Mining, Blue Economy and Maritime Affairs Cabinet Secretary Salim Mvurya.

| File | Nation Media Group

Mining permits approval on after four-year freeze

Kenya has started processing permits and licences for mining and prospecting of minerals after a four-year hiatus amid growing concerns from industry players over the slow pace of approvals.

Principal Secretary for Mining Elijah Mwangi said more than 400 applications are at different stages of approval by the Mining Rights Board.

Applications under consideration represent about a fifth of the estimated 1,500 submitted to the board since the partial lifting of the December 2019 moratorium last October.

The State Department of Miming subsequently asked miners and prospectors of minerals whose permits and licences had been affected by the blanket suspension to update their documents.

The papers they were required to provide include bank statements or audited financial reports for the last three years as proof of cash to undertake mining or prospecting, a list of shareholders, tax compliance certificates and programme of work.

“We have started the process of evaluating those applications to grant the licences,” Mr Mwangi said in a telephone interview. “There should be nobody denied a licence by virtue of expired documents, and that’s why we asked them for update.”

The Ruto administration is banking on ongoing reforms to gradually unlock the sector’s revenue potential, conservatively estimated at $6.6 billion (about Sh865 billion) or nearly 10 per cent of Kenya’s gross domestic product.

The current actual value of Kenya’s minerals is estimated at less than Sh40 billion. The latest official data published by the Kenya National Bureau of Statistics put the value at Sh35.23 billion in 2022, a 16.5 per cent growth over Sh30.24 billion in the prior year.

Though mining has been going on in the country for over 50 years, productivity has remained low, with a scale of operations limited to soda ash, mineral sands, and from 2013 Titanium ores in Kwale.

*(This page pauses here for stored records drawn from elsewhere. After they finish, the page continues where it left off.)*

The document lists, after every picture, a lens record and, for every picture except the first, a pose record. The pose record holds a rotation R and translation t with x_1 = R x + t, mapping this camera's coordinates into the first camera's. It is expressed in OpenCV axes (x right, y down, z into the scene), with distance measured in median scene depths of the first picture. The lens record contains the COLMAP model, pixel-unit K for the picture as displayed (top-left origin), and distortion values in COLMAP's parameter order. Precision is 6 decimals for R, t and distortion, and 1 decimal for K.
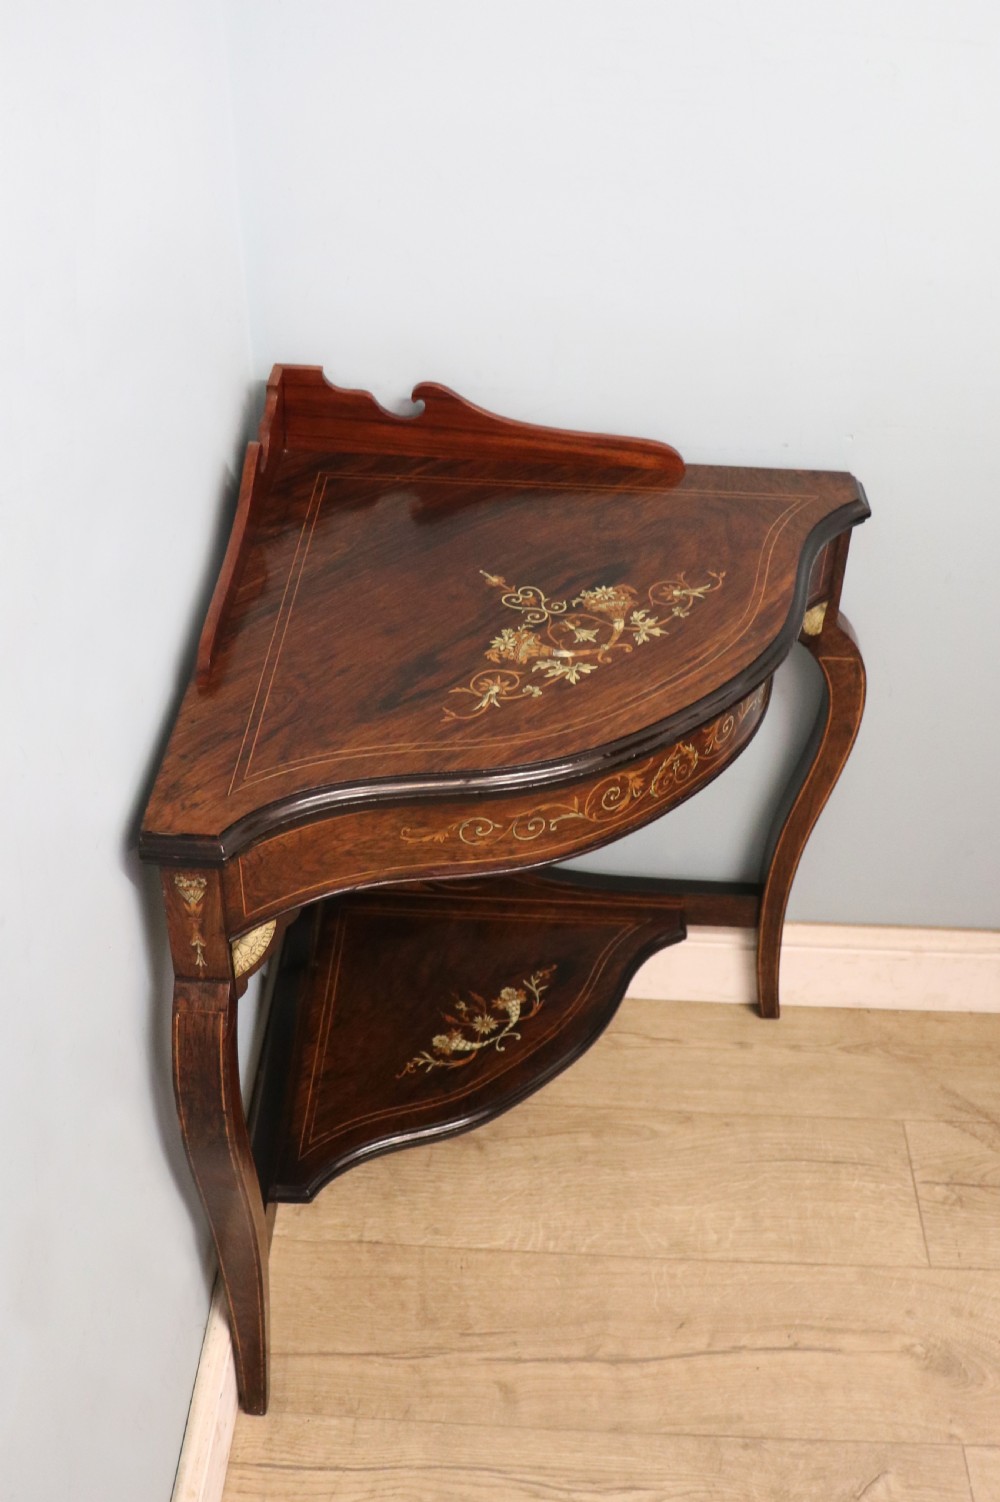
lens RADIAL K [[1537.0, 0, 475.9], [0, 1537.0, 719.2], [0, 0, 1]] dist [-0.145376, 0.000000]
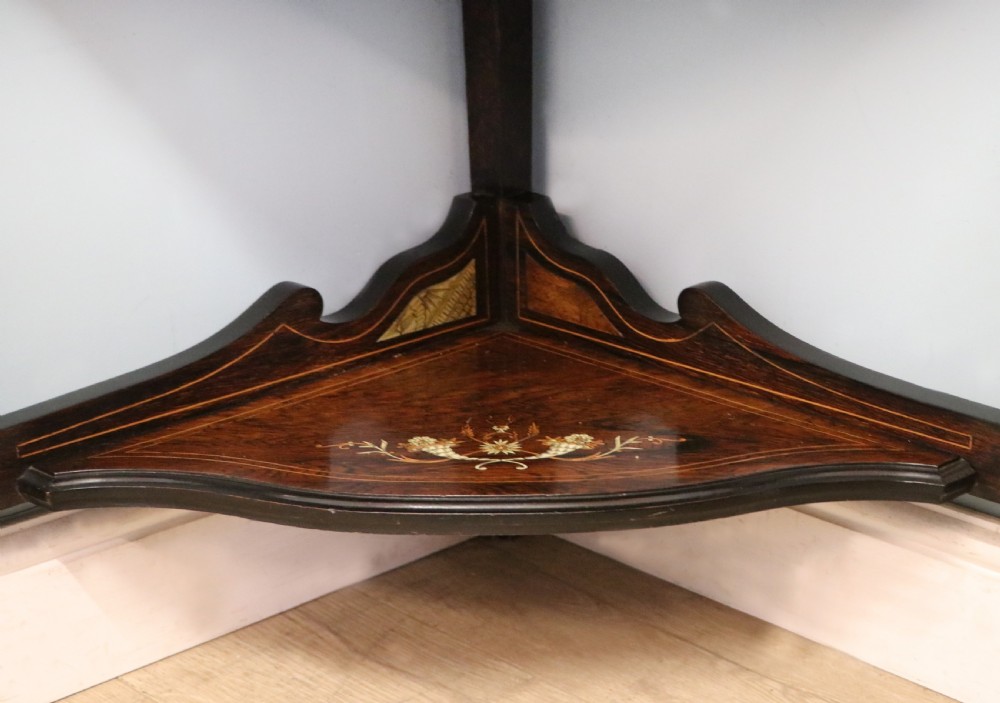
lens RADIAL K [[1796.1, 0, 528.0], [0, 1796.1, 355.1], [0, 0, 1]] dist [0.080026, 0.000000]
pose [[0.730946, 0.184120, -0.657129, 0.503160], [-0.389429, 0.903279, -0.180086, 0.312239], [0.560413, 0.387538, 0.731950, 0.520872]]
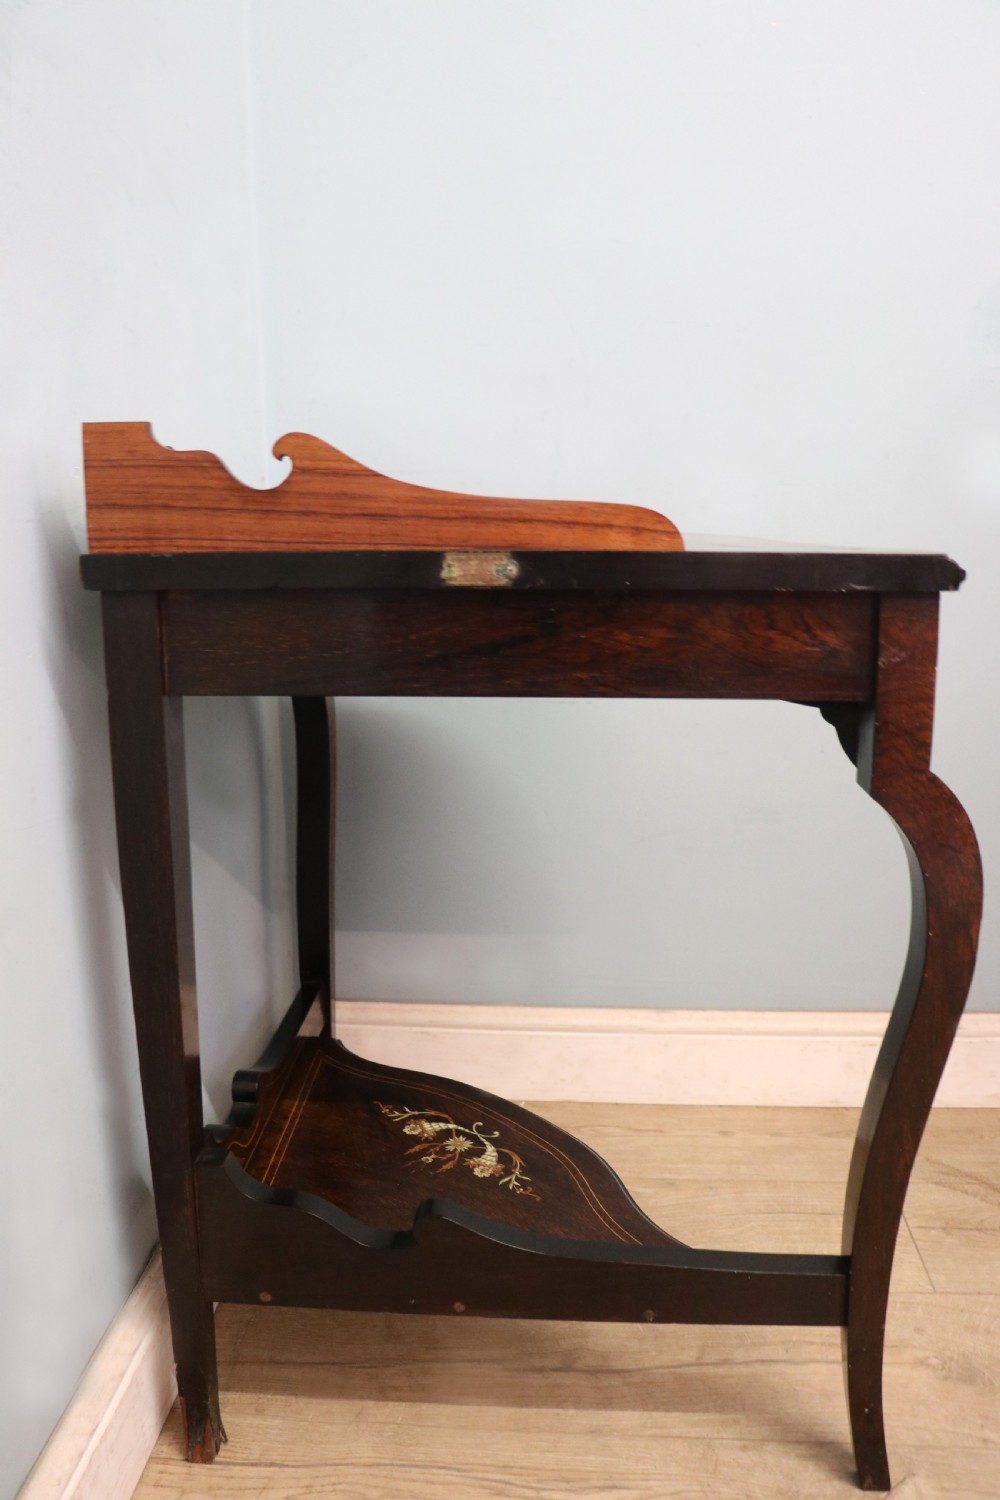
lens RADIAL K [[1227.5, 0, 482.8], [0, 1227.5, 736.3], [0, 0, 1]] dist [-0.181610, 0.136083]
pose [[0.028677, -0.230614, 0.972623, -0.660793], [0.612091, 0.773316, 0.165310, -0.093512], [-0.790268, 0.590592, 0.163334, 0.798549]]
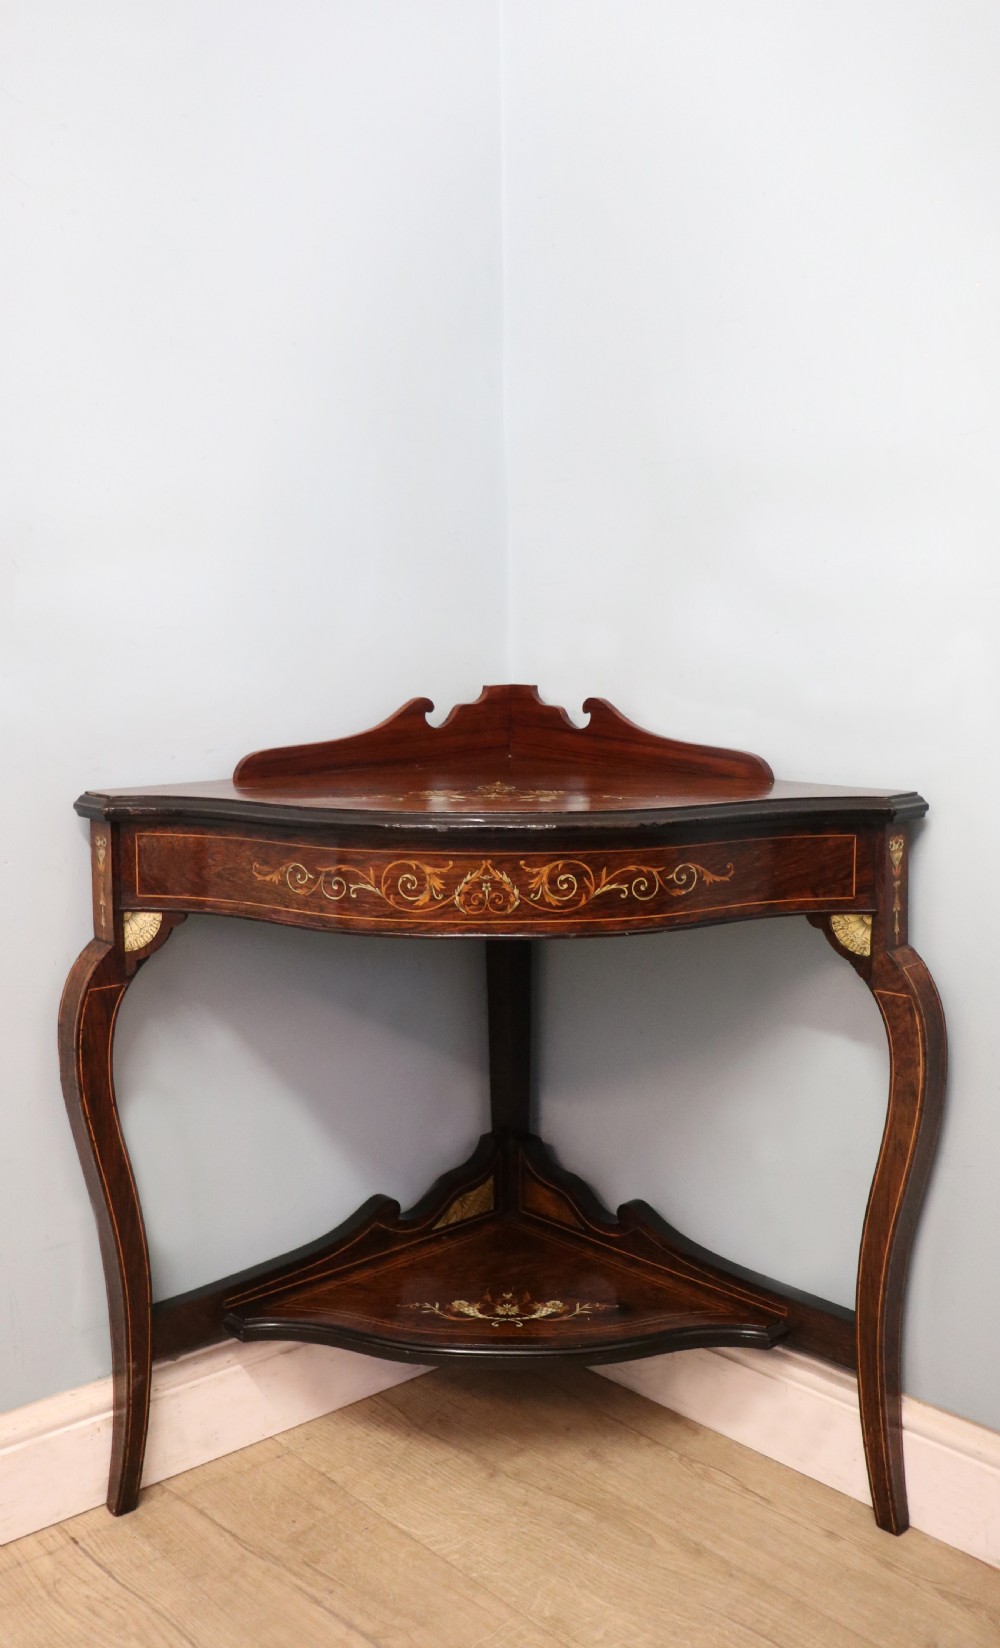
lens RADIAL K [[1458.5, 0, 475.3], [0, 1458.5, 766.7], [0, 0, 1]] dist [-0.183588, 0.137855]
pose [[0.700765, 0.035215, -0.712522, 0.686611], [-0.412422, 0.834959, -0.364351, 0.270598], [0.582096, 0.549184, 0.599634, 0.263084]]
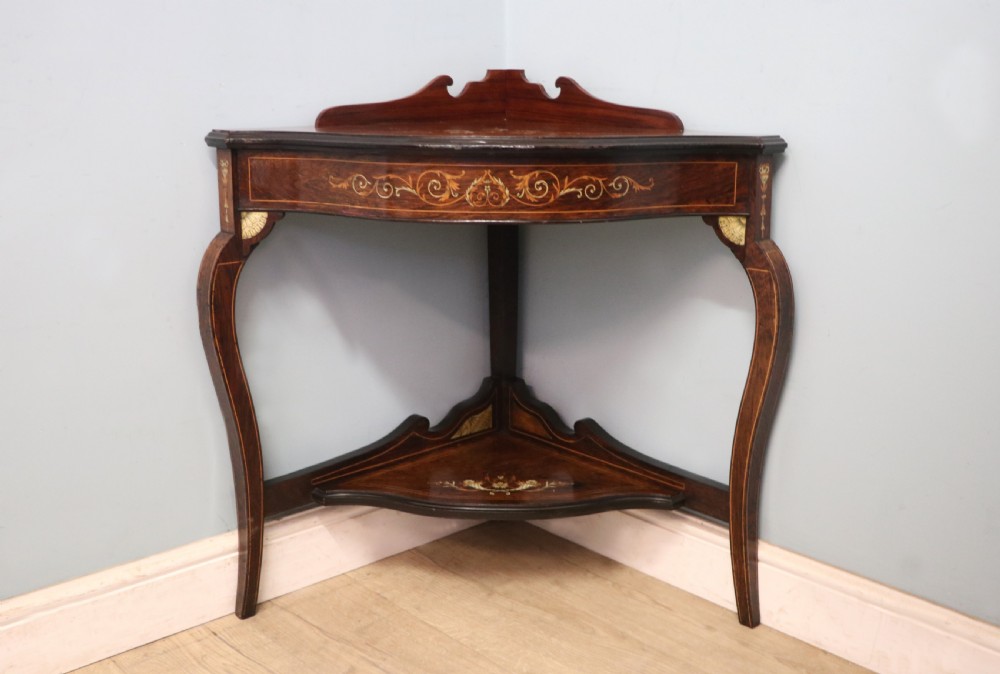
lens RADIAL K [[1024.8, 0, 523.4], [0, 1024.8, 341.5], [0, 0, 1]] dist [-0.100167, 0.000000]
pose [[0.726733, 0.150287, -0.670278, 0.725984], [-0.408118, 0.879349, -0.245328, 0.337506], [0.552539, 0.451841, 0.700386, 0.269280]]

Kenya is also believed to hold significant deposits of copper, niobium, manganese, and rare earth, which largely remain under-exploited, dwarfing the mining sector’s contribution to the national economic output.

The Kenya Chamber of Mines, the industry lobby, is nonetheless concerned about the slow pace of approvals by the board which sits two times every quarter.

“While the MRB [Mineral Rights Board] is doing its best, we are concerned that unless there is a rapid results initiative that will allow them to convene for more days…, then it may take years to manage the backlog, granted that new applications are submitted every day,” the lobby’s chairman Patrick Kanyoro said.